◆ Brano da leggere ◆
>>>

Per la prima parte della mia vita ho avuto un modo di desiderare che è stato illusorio per definizione, speravo nel manifesto dell'impossibile o in qualcosa che era puntualmente al di fuori del mio controllo, nel miracolo in cui per prima non sapevo come credere, e non lo facevo solo per ricevere quella delusione già annunciata che mi avrebbe dato una ragione e una giustificazione per continuare ad essere e a mostrarmi così cinica, ma anche e soprattutto perché, paradossalmente, non volevo sapere se fossi in grado o meno di desiderare in maniera sana o se avesse senso farlo, ed il modo più semplice per garantirsi di continuare a non saperlo era impegnarsi per lasciare che tutto rimanesse nel campo del dichiaratamente inverosimile, dove si era al sicuro tanto dal rischio di aver ragione quanto da quello di essere pericolosamente corretti e smentiti.
Speravo in parole ampie e tutto sommato vuote, come guarigione o separazione, speravo in una rivoluzione, in un epilogo rapido, plausibile, risolutivo, in un'assoluzione, un'amnistia, una liberazione, speravo che crescendo sarei diventata sempre meno simile a me, fino al giorno in cui non sarei più riuscita a ricordarmi e avrei potuto finalmente iniziare a vivere come se io non fossi mai successa. Continuavo a raccontarmi delle storie esattamente come facevano tutti gli altri, anche quelli che disprezzavo per la loro disarmante semplicità che li rendeva prevedibili e forse anche banali, con la sola differenza che io, pur avendole inventate e costruite con tanta cura e forse anche con amore, potevo solo fingere di credere alle mie storie.
Nella seconda parte della mia vita, invece, ho deciso di avere solo obiettivi concreti, per la maggior parte lavorativi, logistici, materiali, e li ho raggiungi senza nemmeno cercare di prendermi in giro chiamandoli desideri, considerandoli semplicemente come il completamento naturale di una storia che era stata già tutta scritta nelle premesse e che io mi stavo limitando a non rovinare.

<<<

◆ Elenco dati ◆
>>>

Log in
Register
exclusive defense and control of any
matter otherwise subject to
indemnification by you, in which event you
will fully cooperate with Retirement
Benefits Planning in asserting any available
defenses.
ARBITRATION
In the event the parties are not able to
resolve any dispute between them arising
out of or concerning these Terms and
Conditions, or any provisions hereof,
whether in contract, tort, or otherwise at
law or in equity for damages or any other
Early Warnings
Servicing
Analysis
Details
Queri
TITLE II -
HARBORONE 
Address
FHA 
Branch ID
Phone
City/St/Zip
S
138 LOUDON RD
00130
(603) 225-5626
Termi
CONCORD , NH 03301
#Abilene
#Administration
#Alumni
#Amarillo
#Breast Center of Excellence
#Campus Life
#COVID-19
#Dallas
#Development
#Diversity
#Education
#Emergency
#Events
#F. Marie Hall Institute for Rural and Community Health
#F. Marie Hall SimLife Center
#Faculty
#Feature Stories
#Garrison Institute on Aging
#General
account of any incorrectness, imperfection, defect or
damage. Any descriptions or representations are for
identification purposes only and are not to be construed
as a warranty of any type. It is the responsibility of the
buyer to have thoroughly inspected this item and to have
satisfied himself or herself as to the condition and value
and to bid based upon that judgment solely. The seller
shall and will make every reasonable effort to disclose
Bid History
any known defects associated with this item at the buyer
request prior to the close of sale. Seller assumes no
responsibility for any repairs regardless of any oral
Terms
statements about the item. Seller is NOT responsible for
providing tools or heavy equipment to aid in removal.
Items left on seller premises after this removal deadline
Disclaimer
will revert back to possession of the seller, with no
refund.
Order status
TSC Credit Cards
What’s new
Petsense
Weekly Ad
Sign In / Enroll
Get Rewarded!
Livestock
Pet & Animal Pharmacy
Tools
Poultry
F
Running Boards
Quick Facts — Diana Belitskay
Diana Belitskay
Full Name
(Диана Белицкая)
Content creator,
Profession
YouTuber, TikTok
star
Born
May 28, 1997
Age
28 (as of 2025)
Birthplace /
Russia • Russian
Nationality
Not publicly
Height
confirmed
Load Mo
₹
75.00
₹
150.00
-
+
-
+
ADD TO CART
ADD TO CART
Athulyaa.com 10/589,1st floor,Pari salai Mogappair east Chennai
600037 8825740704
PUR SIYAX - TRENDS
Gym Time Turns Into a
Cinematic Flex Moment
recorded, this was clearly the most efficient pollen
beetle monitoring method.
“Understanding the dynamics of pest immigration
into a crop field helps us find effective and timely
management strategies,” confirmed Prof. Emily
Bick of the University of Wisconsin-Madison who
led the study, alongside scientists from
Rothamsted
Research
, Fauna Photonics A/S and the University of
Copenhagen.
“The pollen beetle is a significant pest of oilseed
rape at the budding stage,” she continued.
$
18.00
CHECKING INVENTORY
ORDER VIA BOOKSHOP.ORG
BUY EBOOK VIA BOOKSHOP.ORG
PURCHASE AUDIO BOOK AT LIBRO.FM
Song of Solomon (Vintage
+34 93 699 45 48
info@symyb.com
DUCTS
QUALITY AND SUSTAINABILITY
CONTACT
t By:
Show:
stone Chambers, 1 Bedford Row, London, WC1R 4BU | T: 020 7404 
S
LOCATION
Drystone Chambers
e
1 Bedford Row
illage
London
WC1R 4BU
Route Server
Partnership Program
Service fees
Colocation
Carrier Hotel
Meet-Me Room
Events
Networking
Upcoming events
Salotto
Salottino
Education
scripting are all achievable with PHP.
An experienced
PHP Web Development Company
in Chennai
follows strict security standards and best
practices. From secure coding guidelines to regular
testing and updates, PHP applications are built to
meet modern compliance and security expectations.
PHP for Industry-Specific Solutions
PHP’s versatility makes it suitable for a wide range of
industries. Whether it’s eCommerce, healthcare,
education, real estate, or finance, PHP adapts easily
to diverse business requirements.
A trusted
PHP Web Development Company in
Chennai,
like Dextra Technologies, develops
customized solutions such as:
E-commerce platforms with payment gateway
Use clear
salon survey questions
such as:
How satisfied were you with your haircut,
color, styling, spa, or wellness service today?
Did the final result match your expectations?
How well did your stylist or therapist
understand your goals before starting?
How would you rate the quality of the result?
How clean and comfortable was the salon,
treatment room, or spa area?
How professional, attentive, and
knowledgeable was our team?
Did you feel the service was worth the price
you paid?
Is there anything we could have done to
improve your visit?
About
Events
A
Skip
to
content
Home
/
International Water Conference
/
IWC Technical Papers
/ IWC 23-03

<<<

◆ Compito ◆
Trascrivi per intero il brano sul desiderio, senza modificare nulla. Basati soltanto sul brano, senza ricorrere ad altre fonti.

◆ Risposta ◆
Per la prima parte della mia vita ho avuto un modo di desiderare che è stato illusorio per definizione, speravo nel manifesto dell'impossibile o in qualcosa che era puntualmente al di fuori del mio controllo, nel miracolo in cui per prima non sapevo come credere, e non lo facevo solo per ricevere quella delusione già annunciata che mi avrebbe dato una ragione e una giustificazione per continuare ad essere e a mostrarmi così cinica, ma anche e soprattutto perché, paradossalmente, non volevo sapere se fossi in grado o meno di desiderare in maniera sana o se avesse senso farlo, ed il modo più semplice per garantirsi di continuare a non saperlo era impegnarsi per lasciare che tutto rimanesse nel campo del dichiaratamente inverosimile, dove si era al sicuro tanto dal rischio di aver ragione quanto da quello di essere pericolosamente corretti e smentiti.
Speravo in parole ampie e tutto sommato vuote, come guarigione o separazione, speravo in una rivoluzione, in un epilogo rapido, plausibile, risolutivo, in un'assoluzione, un'amnistia, una liberazione, speravo che crescendo sarei diventata sempre meno simile a me, fino al giorno in cui non sarei più riuscita a ricordarmi e avrei potuto finalmente iniziare a vivere come se io non fossi mai successa. Continuavo a raccontarmi delle storie esattamente come facevano tutti gli altri, anche quelli che disprezzavo per la loro disarmante semplicità che li rendeva prevedibili e forse anche banali, con la sola differenza che io, pur avendole inventate e costruite con tanta cura e forse anche con amore, potevo solo fingere di credere alle mie storie.
Nella seconda parte della mia vita, invece, ho deciso di avere solo obiettivi concreti, per la maggior parte lavorativi, logistici, materiali, e li ho raggiungi senza nemmeno cercare di prendermi in giro chiamandoli desideri, considerandoli semplicemente come il completamento naturale di una storia che era stata già tutta scritta nelle premesse e che io mi stavo limitando a non rovinare.